◆ **TASK PROMPT**
Can you give every line of the records below as a numbered list, leaving out any blank lines?

◆ **DATA FOR THIS TASK**
__________

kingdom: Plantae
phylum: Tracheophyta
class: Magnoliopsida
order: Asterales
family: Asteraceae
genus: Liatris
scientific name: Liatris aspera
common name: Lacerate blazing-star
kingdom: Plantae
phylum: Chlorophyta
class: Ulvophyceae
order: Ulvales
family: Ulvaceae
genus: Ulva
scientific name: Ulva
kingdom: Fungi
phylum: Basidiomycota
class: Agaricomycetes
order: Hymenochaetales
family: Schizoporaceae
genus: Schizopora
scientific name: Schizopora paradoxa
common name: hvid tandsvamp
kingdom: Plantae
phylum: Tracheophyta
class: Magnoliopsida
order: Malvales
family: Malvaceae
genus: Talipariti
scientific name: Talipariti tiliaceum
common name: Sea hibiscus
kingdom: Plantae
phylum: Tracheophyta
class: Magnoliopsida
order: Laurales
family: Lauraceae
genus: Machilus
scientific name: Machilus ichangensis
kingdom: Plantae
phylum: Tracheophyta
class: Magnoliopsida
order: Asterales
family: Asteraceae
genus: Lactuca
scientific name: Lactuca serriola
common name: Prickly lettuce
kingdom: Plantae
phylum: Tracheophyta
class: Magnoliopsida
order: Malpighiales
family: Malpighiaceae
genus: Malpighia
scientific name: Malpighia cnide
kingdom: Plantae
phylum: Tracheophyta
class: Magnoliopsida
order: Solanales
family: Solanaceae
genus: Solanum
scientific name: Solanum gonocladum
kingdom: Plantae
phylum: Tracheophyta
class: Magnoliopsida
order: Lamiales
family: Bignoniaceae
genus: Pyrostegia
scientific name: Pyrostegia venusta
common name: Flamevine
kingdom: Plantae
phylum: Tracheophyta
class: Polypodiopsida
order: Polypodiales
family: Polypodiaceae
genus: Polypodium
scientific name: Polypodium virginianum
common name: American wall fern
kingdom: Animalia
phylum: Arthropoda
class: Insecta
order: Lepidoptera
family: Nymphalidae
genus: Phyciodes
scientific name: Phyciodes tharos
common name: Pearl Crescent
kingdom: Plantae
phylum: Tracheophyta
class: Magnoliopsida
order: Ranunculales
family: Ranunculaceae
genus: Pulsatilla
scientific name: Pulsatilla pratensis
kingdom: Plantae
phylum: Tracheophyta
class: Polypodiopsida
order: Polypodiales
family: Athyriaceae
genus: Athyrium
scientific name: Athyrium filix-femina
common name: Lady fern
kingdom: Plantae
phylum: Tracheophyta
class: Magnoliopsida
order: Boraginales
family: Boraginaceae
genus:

__________

◆ **ANSWER TO THIS TASK**
1. kingdom: Plantae
2. phylum: Tracheophyta
3. class: Magnoliopsida
4. order: Asterales
5. family: Asteraceae
6. genus: Liatris
7. scientific name: Liatris aspera
8. common name: Lacerate blazing-star
9. kingdom: Plantae
10. phylum: Chlorophyta
11. class: Ulvophyceae
12. order: Ulvales
13. family: Ulvaceae
14. genus: Ulva
15. scientific name: Ulva
16. kingdom: Fungi
17. phylum: Basidiomycota
18. class: Agaricomycetes
19. order: Hymenochaetales
20. family: Schizoporaceae
21. genus: Schizopora
22. scientific name: Schizopora paradoxa
23. common name: hvid tandsvamp
24. kingdom: Plantae
25. phylum: Tracheophyta
26. class: Magnoliopsida
27. order: Malvales
28. family: Malvaceae
29. genus: Talipariti
30. scientific name: Talipariti tiliaceum
31. common name: Sea hibiscus
32. kingdom: Plantae
33. phylum: Tracheophyta
34. class: Magnoliopsida
35. order: Laurales
36. family: Lauraceae
37. genus: Machilus
38. scientific name: Machilus ichangensis
39. kingdom: Plantae
40. phylum: Tracheophyta
41. class: Magnoliopsida
42. order: Asterales
43. family: Asteraceae
44. genus: Lactuca
45. scientific name: Lactuca serriola
46. common name: Prickly lettuce
47. kingdom: Plantae
48. phylum: Tracheophyta
49. class: Magnoliopsida
50. order: Malpighiales
51. family: Malpighiaceae
52. genus: Malpighia
53. scientific name: Malpighia cnide
54. kingdom: Plantae
55. phylum: Tracheophyta
56. class: Magnoliopsida
57. order: Solanales
58. family: Solanaceae
59. genus: Solanum
60. scientific name: Solanum gonocladum
61. kingdom: Plantae
62. phylum: Tracheophyta
63. class: Magnoliopsida
64. order: Lamiales
65. family: Bignoniaceae
66. genus: Pyrostegia
67. scientific name: Pyrostegia venusta
68. common name: Flamevine
69. kingdom: Plantae
70. phylum: Tracheophyta
71. class: Polypodiopsida
72. order: Polypodiales
73. family: Polypodiaceae
74. genus: Polypodium
75. scientific name: Polypodium virginianum
76. common name: American wall fern
77. kingdom: Animalia
78. phylum: Arthropoda
79. class: Insecta
80. order: Lepidoptera
81. family: Nymphalidae
82. genus: Phyciodes
83. scientific name: Phyciodes tharos
84. common name: Pearl Crescent
85. kingdom: Plantae
86. phylum: Tracheophyta
87. class: Magnoliopsida
88. order: Ranunculales
89. family: Ranunculaceae
90. genus: Pulsatilla
91. scientific name: Pulsatilla pratensis
92. kingdom: Plantae
93. phylum: Tracheophyta
94. class: Polypodiopsida
95. order: Polypodiales
96. family: Athyriaceae
97. genus: Athyrium
98. scientific name: Athyrium filix-femina
99. common name: Lady fern
100. kingdom: Plantae
101. phylum: Tracheophyta
102. class: Magnoliopsida
103. order: Boraginales
104. family: Boraginaceae
105. genus:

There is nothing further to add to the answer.